> [Passage]:
BEGIN

Slovakia
- Founded: 2015; 11 years ago
- Location: Bratislava, Slovakia
- Ground: Football stadium (Capacity: 1 000)
- President: Charles Cimetiere
- Coach: Richy
- Captain: Jakov
- League: Slovak Rugby League
| Team kit |

Official website
- rkb-rugby.org

= Rugby Klub Bratislava =

Slovak rugby union club, based in Nove Mesto

Rugby Klub Bratislava is a Slovak rugby club based in Nove Mesto, Bratislava, created in 2015. They are considered one of the most successful rugby teams in the whole of Slovakia.

The club currently plays in Slovak Rugby League, the highest rugby competition in Slovakia. It also participates in friendly Rugby League and Rugby Union matches with Austrian, Czech, and Hungarian teams

==History==
===Creation===
The club was established in 2015 as 'Rugby Skola v Bratislave'. The name changed to 'Rugby Klub Bratislava' a few weeks later, due to legal obligations.
The club was founded by Charles Cimetiere and Christopher Bush. A citizens' association 'Olympic RKB' related to Rugby Klub Bratislava was established in 2016. Its aim is to support the club and the club's activities. In 2016, Rugby Klub Bratislava won the Men’s first rugby league.

== Stadium ==
The team trains on the pitch of the University of Economics in Pasienky (Športový areál Ekonomickej univerzity) on Trnavská 37, located next to the Tehelné pole, a stadium used by Slovak First Football League club, ŠK Slovan Bratislava.

END

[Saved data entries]
BEGIN

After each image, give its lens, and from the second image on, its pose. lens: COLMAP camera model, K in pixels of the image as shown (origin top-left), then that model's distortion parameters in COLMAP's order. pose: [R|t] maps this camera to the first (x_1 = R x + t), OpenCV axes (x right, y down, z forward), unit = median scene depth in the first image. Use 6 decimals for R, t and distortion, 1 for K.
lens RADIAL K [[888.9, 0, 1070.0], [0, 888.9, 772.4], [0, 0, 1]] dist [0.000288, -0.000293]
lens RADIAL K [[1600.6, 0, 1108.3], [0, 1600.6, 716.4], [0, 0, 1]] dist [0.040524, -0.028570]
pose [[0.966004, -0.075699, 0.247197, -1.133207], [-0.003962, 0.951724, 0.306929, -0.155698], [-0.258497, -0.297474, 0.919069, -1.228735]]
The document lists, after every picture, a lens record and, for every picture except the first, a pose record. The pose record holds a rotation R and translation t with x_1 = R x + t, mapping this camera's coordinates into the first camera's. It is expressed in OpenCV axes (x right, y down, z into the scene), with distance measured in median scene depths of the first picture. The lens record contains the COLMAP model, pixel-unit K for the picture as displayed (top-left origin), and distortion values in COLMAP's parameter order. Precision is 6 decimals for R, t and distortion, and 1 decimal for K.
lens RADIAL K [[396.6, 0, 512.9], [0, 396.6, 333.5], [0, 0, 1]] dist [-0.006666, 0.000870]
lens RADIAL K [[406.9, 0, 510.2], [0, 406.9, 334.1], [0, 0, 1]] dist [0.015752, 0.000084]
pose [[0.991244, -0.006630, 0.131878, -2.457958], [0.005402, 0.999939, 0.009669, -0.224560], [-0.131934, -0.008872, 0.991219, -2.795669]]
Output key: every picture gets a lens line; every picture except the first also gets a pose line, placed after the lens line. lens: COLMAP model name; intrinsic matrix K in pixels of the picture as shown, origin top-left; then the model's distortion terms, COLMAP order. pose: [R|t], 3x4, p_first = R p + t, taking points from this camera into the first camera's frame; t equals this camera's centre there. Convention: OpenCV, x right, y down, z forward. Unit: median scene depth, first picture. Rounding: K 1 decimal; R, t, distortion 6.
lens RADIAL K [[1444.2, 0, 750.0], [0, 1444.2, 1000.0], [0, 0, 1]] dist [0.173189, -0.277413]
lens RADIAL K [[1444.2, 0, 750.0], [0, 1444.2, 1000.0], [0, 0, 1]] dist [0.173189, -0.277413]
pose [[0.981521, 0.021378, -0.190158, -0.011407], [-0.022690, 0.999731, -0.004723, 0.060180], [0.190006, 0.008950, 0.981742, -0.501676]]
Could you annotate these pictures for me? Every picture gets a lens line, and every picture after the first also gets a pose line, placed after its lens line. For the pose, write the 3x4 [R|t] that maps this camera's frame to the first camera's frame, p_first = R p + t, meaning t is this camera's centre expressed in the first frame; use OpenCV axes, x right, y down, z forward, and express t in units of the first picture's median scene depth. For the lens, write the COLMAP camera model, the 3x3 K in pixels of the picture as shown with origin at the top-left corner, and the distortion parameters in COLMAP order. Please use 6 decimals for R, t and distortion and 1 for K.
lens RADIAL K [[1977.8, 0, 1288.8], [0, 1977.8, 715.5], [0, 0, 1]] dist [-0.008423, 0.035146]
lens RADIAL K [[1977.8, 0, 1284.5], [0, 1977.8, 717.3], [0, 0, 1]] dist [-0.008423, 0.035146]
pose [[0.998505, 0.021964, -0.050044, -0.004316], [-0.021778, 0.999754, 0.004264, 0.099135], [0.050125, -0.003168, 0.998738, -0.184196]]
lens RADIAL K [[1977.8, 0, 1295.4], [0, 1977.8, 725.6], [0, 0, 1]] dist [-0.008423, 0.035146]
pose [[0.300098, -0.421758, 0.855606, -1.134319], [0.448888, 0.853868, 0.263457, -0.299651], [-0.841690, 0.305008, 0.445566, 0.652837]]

END

> [Aim of the exercise]: In the passage on Rugby Klub Bratislava, write out the part starting at "The club was founded" and ending at "first rugby league.", switching "citizens' association" to "civic association".

> [Output]:
The club was founded by Charles Cimetiere and Christopher Bush. A civic association 'Olympic RKB' related to Rugby Klub Bratislava was established in 2016. Its aim is to support the club and the club's activities. In 2016, Rugby Klub Bratislava won the Men’s first rugby league.